Oh, that I could describe the emotion that fills my breast when I try to imagine to myself the vast multitude of human beings, both those living now and those who have lived in the past and sunk to dust, whose graves have long disappeared and their names been swept away by the sea of oblivion.
When my spirit is troubled by the size of this huge multitude, I say to myself: not one of them is forgotten before God. . . . When it seems to me that I am alone and abandoned and everyone has forgotten me, that there is no one to whom I might turn to rest my weary head against their breast — oh, even then, God has not forgotten me! (Hhk147)
For a tune to which Jónas's poem can be sung, see Íþl587-8.
Bibliography: In his article "Dýrðardæmi Abrahams" ("Abraham's Glorious Example"), Páll Valsson interprets Jónas's poem as a reaction to (or commentary on) contemporary theological discussions arising from the difficulty of reconciling the Old Testament (where Abraham = unquestioning obedience) and the New (where Jesus = unquestioning love); see 57TMm50-63.4 Páll's interpretation and the interpretation in the above commentary agree at some points and disagree at others; the most important point of disagreement, and the one which ultimately sends the interpretations in different directions, is that Páll understands the last strophe as being spoken by the same voice as the rest of the poem (i.e., the boy, who has fallen from grace and is in misery because of his disobedience to God), whereas the commentary understands it as spoken by the poet in propria persona (and/or perhaps representative of a generalized Christian sufferer), and hoping for God's loving mercy.
Notes
1 "Leaf-winds" (laufvindar) in the original. Rev. Páll Halldórsson (Suður-Þingeyjarsýsla) wrote in 1839: "I've heard people in my parishes talk about so-called 'leaf-winds,' which are supposed to blow. . .around and after Michaelmas, i.e., dry southeast winds" (ÞSs65n). See further Valgarður Egilsson, "Jónas Hallgrímsson tekur ákvörðun," in Bók Davíðs: Rit til heiðurs Davíð Davíðssyni [etc.] (Reykjavík: Háskólaútgáfan, 1996), pp. 755-8.

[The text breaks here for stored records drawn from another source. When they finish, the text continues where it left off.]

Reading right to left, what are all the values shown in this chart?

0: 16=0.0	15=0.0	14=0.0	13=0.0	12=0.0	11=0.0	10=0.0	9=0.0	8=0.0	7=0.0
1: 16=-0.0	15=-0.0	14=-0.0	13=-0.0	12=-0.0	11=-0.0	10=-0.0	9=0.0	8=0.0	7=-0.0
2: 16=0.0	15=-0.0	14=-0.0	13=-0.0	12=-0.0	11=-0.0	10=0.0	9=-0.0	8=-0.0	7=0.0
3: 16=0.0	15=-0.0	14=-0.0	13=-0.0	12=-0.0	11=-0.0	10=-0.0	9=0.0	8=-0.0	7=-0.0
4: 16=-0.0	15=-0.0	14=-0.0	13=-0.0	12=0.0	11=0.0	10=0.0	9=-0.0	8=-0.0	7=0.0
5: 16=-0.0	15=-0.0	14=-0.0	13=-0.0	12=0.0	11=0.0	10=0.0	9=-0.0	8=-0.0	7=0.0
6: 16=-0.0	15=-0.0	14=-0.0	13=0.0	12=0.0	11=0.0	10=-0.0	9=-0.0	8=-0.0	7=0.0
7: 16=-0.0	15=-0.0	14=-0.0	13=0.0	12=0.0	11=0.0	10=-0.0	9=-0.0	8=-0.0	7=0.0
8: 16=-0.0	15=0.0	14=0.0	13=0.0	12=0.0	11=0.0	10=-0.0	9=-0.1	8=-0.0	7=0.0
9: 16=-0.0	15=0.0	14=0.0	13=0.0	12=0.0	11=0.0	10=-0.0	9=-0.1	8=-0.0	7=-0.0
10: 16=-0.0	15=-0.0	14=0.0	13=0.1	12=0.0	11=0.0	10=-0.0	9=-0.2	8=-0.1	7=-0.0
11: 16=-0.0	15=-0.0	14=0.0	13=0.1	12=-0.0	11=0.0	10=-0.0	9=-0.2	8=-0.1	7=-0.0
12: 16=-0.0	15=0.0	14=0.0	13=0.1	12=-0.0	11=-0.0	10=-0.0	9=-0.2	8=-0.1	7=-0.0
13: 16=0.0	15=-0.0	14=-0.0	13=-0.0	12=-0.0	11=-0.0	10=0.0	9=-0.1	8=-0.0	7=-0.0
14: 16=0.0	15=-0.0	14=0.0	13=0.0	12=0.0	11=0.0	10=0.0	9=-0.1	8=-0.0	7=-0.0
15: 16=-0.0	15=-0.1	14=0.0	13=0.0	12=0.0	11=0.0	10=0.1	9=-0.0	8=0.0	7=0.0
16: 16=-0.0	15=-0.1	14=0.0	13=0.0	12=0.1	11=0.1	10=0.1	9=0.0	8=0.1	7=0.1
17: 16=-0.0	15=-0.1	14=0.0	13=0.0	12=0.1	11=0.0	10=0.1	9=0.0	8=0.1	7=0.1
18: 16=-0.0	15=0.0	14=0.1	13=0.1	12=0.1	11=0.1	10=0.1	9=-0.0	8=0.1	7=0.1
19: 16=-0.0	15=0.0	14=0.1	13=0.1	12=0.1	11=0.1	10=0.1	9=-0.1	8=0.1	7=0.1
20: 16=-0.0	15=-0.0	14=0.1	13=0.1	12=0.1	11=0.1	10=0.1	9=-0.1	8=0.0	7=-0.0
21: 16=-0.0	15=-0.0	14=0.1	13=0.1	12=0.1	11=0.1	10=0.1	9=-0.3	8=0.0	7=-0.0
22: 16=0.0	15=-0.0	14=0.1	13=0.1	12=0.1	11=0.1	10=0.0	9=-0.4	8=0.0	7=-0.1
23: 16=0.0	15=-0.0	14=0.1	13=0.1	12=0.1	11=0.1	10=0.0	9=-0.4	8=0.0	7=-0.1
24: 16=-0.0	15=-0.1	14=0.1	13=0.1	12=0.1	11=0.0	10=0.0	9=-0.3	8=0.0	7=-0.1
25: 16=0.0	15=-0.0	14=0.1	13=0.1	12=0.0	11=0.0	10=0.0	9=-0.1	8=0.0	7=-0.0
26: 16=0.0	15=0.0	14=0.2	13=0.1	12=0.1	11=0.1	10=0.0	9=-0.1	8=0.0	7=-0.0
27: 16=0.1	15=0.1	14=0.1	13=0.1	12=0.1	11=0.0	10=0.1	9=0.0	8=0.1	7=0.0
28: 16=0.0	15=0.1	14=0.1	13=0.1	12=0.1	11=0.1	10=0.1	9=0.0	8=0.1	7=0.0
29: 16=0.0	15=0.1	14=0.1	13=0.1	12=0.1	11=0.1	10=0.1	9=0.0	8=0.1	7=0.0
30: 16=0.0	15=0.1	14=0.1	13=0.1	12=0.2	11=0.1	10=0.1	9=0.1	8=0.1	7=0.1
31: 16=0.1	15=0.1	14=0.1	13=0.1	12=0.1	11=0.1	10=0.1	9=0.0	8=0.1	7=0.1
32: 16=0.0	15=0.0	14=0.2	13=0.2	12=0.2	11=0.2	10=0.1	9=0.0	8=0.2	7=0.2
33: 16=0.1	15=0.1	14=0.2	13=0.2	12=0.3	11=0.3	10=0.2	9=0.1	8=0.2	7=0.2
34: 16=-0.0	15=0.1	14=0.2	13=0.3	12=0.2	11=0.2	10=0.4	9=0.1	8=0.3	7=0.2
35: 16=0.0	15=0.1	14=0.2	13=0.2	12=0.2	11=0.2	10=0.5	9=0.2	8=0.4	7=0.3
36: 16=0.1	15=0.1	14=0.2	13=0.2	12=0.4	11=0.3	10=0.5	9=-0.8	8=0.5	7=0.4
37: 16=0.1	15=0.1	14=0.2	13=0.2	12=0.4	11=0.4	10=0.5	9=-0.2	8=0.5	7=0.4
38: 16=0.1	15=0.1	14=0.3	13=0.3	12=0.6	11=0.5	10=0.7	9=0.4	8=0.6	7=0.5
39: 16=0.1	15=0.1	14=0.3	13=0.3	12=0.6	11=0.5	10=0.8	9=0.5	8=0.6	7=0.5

2 And in November 1841 Jónas could not resist telling Steenstrup — for the second time — "the marvellous anecdote about the pipit who lies on his back while asleep, sticking one of his legs straight up in the air out of pure anxiety that the sky might fall on him while he slept" (2E118).
3 Brynjólfur Pétursson interpreted the mental state of the speaker of the final strophe as some sort of depression or spiritual misery, quoting its last two lines when attempting to console Grímur Thomsen (in a letter written 18 July 1849): "Andi Guðs á þig andi! Ugglaust muntu þá huggast!" (BPB190).
4 It is particularly interesting, as Páll points out, that Søren Kierkegaard's Fear and Trembling (Frygt og Bæven), which exalts the role of faith and obedience, as represented by Abraham, should have been published only eight months after "The Pipit" was accepted by the Fjölnir Society. Though both works arise from the same milieu of theological discussion, there seems to be no possibility of a direct connection between them (see 57TMm63, n.16), and their conclusions are certainly very different.